- Born: August 7, 1948 Newcastle, United Kingdom
- Died: May 19, 2016 (aged 67) Johannesburg, South Africa
- Occupations: Chef Businessman
- Known for: Being president of the World Association of Chefs Societies, The Billy Gallagher Foundation

= Billy Gallagher (chef) =

South African chef and businessman

Billy Gallagher (17 August 1948 – 19 May 2016) was a chef and businessman in South Africa.

After having worked at The Dorchester in London, Gallagher arrived in South Africa in 1973 to take up an executive sous-chef position with local hotel chain Southern Sun.

In 1982, Gallagher was elected president of the South African Chefs Association (SACA), and held that position for 21 years before becoming its honorary life president in 2003.
In 1996, he became president of the World Association of Chefs Societies (WACS), and in 2000 its honorary life president.

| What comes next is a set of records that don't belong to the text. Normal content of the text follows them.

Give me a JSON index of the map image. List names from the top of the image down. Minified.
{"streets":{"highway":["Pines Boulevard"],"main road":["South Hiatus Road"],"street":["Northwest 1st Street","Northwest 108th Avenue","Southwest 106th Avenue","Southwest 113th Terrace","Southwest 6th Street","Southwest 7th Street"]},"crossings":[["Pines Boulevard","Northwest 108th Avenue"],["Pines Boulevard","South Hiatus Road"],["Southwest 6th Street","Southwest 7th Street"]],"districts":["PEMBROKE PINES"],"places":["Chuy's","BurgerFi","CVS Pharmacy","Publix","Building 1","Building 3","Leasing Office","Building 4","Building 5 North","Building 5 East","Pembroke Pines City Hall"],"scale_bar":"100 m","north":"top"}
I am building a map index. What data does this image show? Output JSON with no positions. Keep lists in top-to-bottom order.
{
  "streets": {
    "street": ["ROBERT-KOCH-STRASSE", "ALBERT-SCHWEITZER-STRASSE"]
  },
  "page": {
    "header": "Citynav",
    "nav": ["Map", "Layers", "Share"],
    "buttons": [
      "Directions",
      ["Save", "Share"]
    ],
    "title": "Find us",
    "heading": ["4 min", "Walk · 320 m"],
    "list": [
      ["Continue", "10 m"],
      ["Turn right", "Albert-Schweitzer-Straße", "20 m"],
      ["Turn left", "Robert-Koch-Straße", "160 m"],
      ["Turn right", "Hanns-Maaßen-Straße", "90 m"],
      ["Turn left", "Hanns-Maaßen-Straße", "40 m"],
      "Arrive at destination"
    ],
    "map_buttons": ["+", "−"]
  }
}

In 2000 he survived an attempted hijacking, which left him paralyzed as a quadriplegic.

From 2004 he was Director of Communication and PR for the Southern Sun Hotel Group in Johannesburg; from 2005, executive director for the Centre for Culinary Excellence in Johannesburg, and from 2006, Chairman of the School for Tourism and Hospitality Studies in Johannesburg.

Gallagher earned a Doctorate of Culinary Arts from the Johnson & Wales University, Miami.